In other words, the policies established by a firm are a formal set of statements which define the principles of any organization. They also provide a view of how a company is most likely to act if there has been any certain situation. One policy offered by many vendors includes a diamond trading policy. In this policy, customers can trade diamonds in for stones of equal or higher worth. Usually such policies are offered for a limited time period or through life depending upon the individual policies of the company involved.
 
There are certain companies which will offer purchase programs where the customers can trade or sell diamonds to the store even if it was purchased from that particular company. Other policies allow buyers to buy another diamond of greater value after taking into consideration 100% of the original purchase price. This does not necessarily mean getting a dollar which costs more but can also imply getting a diamond of greater carat worth. Some trading policies are specific to certain diamond jewelry such as solitaire diamonds, the center diamond of engagement rings, diamond stud earrings etc which have been purchased from the specific dealer or shop. There are also certain items which can be traded for “melt credit” or “scrap” which cannot be accepted for trading value as a percentage of their original buying price towards another jewelry item.
 
There are many companies who will not establish the trading value of the diamond until the particular diamond piece in question has been sent to a well reputed diamond grading laboratory.

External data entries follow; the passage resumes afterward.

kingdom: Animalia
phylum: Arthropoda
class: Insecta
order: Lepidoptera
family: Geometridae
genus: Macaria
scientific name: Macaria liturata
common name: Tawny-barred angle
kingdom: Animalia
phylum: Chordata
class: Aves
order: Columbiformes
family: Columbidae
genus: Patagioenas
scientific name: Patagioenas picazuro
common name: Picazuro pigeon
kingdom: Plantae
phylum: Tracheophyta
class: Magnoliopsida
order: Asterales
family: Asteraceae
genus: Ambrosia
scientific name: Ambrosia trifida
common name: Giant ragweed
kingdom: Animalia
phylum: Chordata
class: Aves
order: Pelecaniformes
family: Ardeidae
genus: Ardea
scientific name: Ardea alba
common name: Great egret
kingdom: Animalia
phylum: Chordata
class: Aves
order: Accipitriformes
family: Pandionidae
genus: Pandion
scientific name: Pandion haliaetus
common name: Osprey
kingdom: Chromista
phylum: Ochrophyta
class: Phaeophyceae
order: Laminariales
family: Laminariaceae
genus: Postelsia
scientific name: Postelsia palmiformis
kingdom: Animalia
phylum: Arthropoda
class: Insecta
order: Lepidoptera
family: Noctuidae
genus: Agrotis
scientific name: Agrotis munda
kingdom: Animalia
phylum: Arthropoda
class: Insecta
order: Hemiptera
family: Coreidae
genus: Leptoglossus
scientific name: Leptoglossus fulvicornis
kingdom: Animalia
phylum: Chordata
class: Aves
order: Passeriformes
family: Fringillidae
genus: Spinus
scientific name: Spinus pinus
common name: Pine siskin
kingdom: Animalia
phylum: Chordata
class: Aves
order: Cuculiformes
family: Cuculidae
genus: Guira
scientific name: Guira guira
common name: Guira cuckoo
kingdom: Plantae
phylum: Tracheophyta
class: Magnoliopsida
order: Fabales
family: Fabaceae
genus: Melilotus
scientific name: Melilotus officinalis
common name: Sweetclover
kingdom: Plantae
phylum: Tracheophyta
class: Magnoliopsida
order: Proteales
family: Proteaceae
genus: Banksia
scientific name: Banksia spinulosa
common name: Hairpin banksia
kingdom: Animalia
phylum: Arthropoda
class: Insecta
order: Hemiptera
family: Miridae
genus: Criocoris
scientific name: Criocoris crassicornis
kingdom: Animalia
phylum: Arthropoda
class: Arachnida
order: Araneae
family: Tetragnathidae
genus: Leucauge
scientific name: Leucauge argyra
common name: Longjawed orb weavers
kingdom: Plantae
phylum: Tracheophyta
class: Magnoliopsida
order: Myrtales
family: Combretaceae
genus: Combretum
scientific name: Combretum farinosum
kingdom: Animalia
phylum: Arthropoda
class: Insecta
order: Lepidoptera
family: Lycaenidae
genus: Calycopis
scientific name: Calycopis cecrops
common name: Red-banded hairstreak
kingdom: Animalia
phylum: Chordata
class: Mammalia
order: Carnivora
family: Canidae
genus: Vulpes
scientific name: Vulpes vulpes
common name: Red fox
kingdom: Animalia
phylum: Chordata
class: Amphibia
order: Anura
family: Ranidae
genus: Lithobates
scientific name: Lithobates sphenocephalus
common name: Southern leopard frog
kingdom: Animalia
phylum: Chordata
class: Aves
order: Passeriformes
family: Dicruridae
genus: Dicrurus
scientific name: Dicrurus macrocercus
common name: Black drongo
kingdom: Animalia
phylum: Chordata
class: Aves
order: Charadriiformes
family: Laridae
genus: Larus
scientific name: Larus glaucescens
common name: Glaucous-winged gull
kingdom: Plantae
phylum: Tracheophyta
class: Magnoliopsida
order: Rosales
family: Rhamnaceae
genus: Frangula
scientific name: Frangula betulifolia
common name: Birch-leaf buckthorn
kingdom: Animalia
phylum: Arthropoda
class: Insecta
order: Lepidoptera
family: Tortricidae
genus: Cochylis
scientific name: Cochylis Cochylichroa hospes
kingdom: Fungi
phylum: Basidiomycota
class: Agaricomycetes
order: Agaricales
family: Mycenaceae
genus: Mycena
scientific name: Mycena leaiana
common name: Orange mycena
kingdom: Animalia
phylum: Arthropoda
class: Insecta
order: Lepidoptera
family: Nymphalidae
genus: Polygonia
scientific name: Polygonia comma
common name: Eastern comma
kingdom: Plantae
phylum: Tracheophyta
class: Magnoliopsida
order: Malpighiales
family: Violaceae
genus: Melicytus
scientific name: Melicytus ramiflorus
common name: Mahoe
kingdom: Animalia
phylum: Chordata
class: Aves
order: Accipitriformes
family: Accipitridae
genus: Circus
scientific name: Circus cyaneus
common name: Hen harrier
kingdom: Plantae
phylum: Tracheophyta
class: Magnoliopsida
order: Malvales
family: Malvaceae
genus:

This is done in order to verify the original grade and condition of the diamond under question. Usually this is done by the same laboratory who originally graded the diamond in the first place. This is done because the condition and grade of the diamond is subject to change depending on how much it has been used. Any decrease in the quality of the diamond will directly influence the value of the diamond as well as the company’s ability to resell that piece. This results in a depreciation of the trading value and market value for that diamond.
 
Some companies will charge a restocking fee from buyers who wish to take up the company’s diamond trading policy. A restocking fee is the amount charged by sellers for accepting a returned merchandise and paying a refund. This is used to discount the diamond for being “used”, pays for the grading test and goes towards the marketing cost and profit.
  
It is important to note that most companies do not accept diamond trading where buyers can trade many pieces towards the purchase of any one single item. One stone can be traded for another, two stones for two stones and so on.